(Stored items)
* * *

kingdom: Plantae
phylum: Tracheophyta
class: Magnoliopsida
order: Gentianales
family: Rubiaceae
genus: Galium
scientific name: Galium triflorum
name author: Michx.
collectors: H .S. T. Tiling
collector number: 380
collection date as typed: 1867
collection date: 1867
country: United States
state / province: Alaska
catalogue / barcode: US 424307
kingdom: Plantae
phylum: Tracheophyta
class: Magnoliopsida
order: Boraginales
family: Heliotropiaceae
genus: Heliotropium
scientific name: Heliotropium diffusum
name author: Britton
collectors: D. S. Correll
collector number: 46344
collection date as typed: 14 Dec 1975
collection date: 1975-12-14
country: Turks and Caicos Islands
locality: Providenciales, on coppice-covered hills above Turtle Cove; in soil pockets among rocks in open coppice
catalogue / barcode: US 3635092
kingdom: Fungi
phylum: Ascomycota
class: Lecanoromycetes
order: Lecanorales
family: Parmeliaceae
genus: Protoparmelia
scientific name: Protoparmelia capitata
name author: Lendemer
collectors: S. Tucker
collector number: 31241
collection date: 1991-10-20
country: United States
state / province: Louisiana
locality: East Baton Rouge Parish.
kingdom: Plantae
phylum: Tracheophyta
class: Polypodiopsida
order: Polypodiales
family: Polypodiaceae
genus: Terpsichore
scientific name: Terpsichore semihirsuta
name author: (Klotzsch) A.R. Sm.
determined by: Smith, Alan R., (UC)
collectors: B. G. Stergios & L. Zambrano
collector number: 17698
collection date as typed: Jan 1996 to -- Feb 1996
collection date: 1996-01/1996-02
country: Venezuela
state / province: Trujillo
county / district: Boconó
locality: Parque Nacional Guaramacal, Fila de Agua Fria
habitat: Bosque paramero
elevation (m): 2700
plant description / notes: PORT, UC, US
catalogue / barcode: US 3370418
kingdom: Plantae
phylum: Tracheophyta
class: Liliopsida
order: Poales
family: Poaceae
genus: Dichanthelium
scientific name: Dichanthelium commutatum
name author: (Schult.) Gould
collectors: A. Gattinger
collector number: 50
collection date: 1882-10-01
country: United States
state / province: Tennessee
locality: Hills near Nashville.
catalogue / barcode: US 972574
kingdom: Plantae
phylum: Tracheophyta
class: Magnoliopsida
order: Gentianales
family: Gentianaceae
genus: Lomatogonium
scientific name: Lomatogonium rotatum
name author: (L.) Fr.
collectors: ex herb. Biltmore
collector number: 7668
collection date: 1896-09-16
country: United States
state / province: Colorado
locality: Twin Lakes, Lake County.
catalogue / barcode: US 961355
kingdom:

* * *

Requirements:
Copy the full listing above line for line, changing nothing.

Correct result:
kingdom: Plantae
phylum: Tracheophyta
class: Magnoliopsida
order: Gentianales
family: Rubiaceae
genus: Galium
scientific name: Galium triflorum
name author: Michx.
collectors: H .S. T. Tiling
collector number: 380
collection date as typed: 1867
collection date: 1867
country: United States
state / province: Alaska
catalogue / barcode: US 424307
kingdom: Plantae
phylum: Tracheophyta
class: Magnoliopsida
order: Boraginales
family: Heliotropiaceae
genus: Heliotropium
scientific name: Heliotropium diffusum
name author: Britton
collectors: D. S. Correll
collector number: 46344
collection date as typed: 14 Dec 1975
collection date: 1975-12-14
country: Turks and Caicos Islands
locality: Providenciales, on coppice-covered hills above Turtle Cove; in soil pockets among rocks in open coppice
catalogue / barcode: US 3635092
kingdom: Fungi
phylum: Ascomycota
class: Lecanoromycetes
order: Lecanorales
family: Parmeliaceae
genus: Protoparmelia
scientific name: Protoparmelia capitata
name author: Lendemer
collectors: S. Tucker
collector number: 31241
collection date: 1991-10-20
country: United States
state / province: Louisiana
locality: East Baton Rouge Parish.
kingdom: Plantae
phylum: Tracheophyta
class: Polypodiopsida
order: Polypodiales
family: Polypodiaceae
genus: Terpsichore
scientific name: Terpsichore semihirsuta
name author: (Klotzsch) A.R. Sm.
determined by: Smith, Alan R., (UC)
collectors: B. G. Stergios & L. Zambrano
collector number: 17698
collection date as typed: Jan 1996 to -- Feb 1996
collection date: 1996-01/1996-02
country: Venezuela
state / province: Trujillo
county / district: Boconó
locality: Parque Nacional Guaramacal, Fila de Agua Fria
habitat: Bosque paramero
elevation (m): 2700
plant description / notes: PORT, UC, US
catalogue / barcode: US 3370418
kingdom: Plantae
phylum: Tracheophyta
class: Liliopsida
order: Poales
family: Poaceae
genus: Dichanthelium
scientific name: Dichanthelium commutatum
name author: (Schult.) Gould
collectors: A. Gattinger
collector number: 50
collection date: 1882-10-01
country: United States
state / province: Tennessee
locality: Hills near Nashville.
catalogue / barcode: US 972574
kingdom: Plantae
phylum: Tracheophyta
class: Magnoliopsida
order: Gentianales
family: Gentianaceae
genus: Lomatogonium
scientific name: Lomatogonium rotatum
name author: (L.) Fr.
collectors: ex herb. Biltmore
collector number: 7668
collection date: 1896-09-16
country: United States
state / province: Colorado
locality: Twin Lakes, Lake County.
catalogue / barcode: US 961355
kingdom:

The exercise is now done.